Many people in Connecticut think that they have plenty of time to write their last will and testament and put it off until they pass away. When people die without wills, several unintended consequences can occur. The estates of people who pass away without writing wills must be probated under the state’s intestate succession laws instead of being handled in the way that the deceased person might have wanted.
Intestate succession laws
People who write wills are called testators. When a testator dies, his or her will can be filed with the court to be validated. Once that occurs, the executor will be tasked with paying the creditors of the estate, notifying beneficiaries, paying taxes and court fees, and distributing the remaining assets to the beneficiaries of the will. When someone dies without a will, the estate will likely still need to be probated if the decedent owned any probate property. Instead of the assets being distributed in the way that the deceased person would have wanted, the state’s intestate succession laws will control. These laws cover who will receive the assets and in what proportion.

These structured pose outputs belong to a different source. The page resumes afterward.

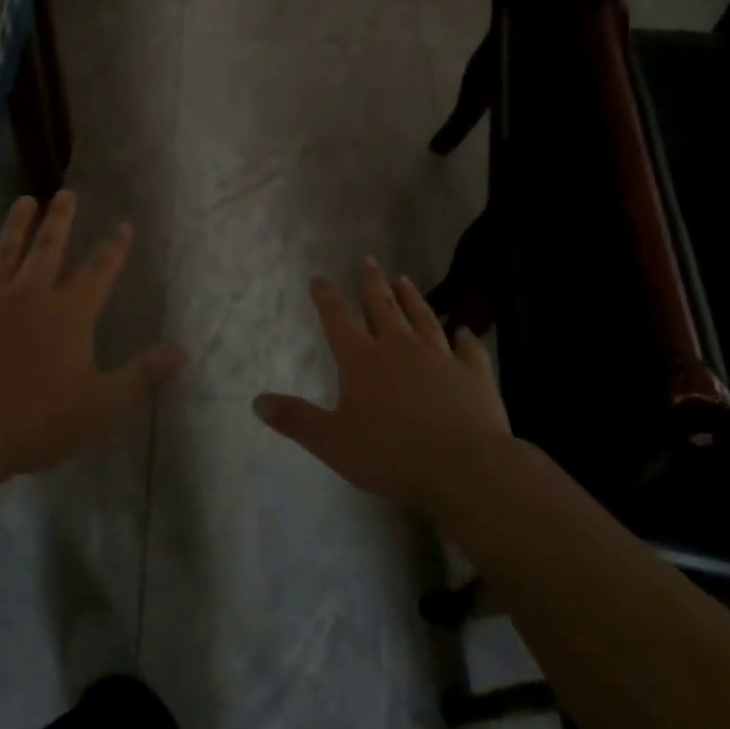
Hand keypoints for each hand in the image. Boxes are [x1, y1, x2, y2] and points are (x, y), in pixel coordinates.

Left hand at [0, 191, 185, 485]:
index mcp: (69, 313)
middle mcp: (30, 295)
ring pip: (4, 252)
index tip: (124, 225)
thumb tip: (180, 350)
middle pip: (48, 247)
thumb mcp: (102, 407)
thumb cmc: (36, 422)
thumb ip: (142, 376)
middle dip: (60, 219)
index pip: (99, 271)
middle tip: (65, 193)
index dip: (114, 248)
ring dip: (15, 225)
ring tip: (23, 201)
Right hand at [254, 259, 509, 513]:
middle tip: (369, 261)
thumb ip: (295, 419)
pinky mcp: (472, 374)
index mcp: (361, 359)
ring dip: (411, 298)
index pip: (337, 318)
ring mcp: (439, 357)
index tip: (318, 277)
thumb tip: (257, 401)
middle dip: (372, 283)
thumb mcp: (331, 442)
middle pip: (382, 306)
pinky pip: (467, 349)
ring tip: (404, 279)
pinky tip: (464, 330)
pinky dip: (464, 338)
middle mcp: (399, 347)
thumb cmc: (390, 454)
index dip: (326, 296)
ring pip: (422, 318)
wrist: (464, 467)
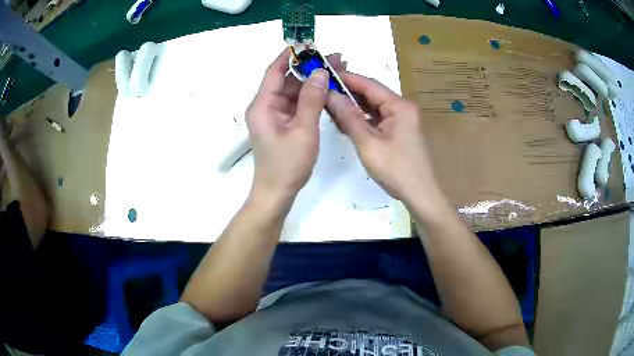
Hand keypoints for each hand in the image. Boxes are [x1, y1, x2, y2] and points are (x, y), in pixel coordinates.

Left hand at [245, 49, 338, 206]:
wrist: (277, 193)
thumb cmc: (288, 164)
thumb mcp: (303, 130)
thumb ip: (311, 99)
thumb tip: (320, 72)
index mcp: (263, 105)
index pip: (275, 71)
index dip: (292, 55)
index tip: (311, 44)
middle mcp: (265, 106)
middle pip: (287, 79)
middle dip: (310, 68)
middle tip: (336, 58)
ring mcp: (273, 115)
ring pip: (293, 91)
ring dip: (313, 81)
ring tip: (338, 70)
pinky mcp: (281, 123)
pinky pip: (296, 103)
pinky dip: (310, 96)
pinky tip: (328, 89)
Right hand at [326, 72, 447, 210]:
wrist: (420, 194)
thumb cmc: (395, 169)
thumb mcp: (368, 143)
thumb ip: (348, 117)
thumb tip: (330, 95)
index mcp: (399, 106)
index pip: (369, 84)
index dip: (346, 78)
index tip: (324, 74)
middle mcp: (403, 107)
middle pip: (372, 94)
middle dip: (348, 92)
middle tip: (323, 91)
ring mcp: (403, 119)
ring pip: (374, 106)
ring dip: (354, 106)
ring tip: (330, 105)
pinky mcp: (400, 130)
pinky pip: (378, 118)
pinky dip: (363, 118)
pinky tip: (347, 121)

How assets pass under the intestate succession laws
If there is a surviving spouse, and all children are shared by both spouses, the surviving spouse will receive the first $100,000 and one-half of the remaining estate. The children will receive the other one-half divided equally between them. If there is a surviving spouse and children of the deceased spouse who are not shared with the surviving spouse, the living spouse will receive one-half of the estate. The children will divide the remaining one-half between them. If there is no surviving spouse, the children will receive the entire estate. If there is no spouse or children, the estate will go to any living parent of the deceased person. If no parent survives, the estate will go to siblings or descendants of deceased siblings. Finally, if there are no surviving relatives, the estate will go to the state of Connecticut.
Estate planning can help to prevent assets from being distributed in a manner that does not follow your wishes. If you want to leave money to charity or a friend, writing a will might help you to do that. A will can also help you to avoid other unintended consequences such as accidental disinheritances.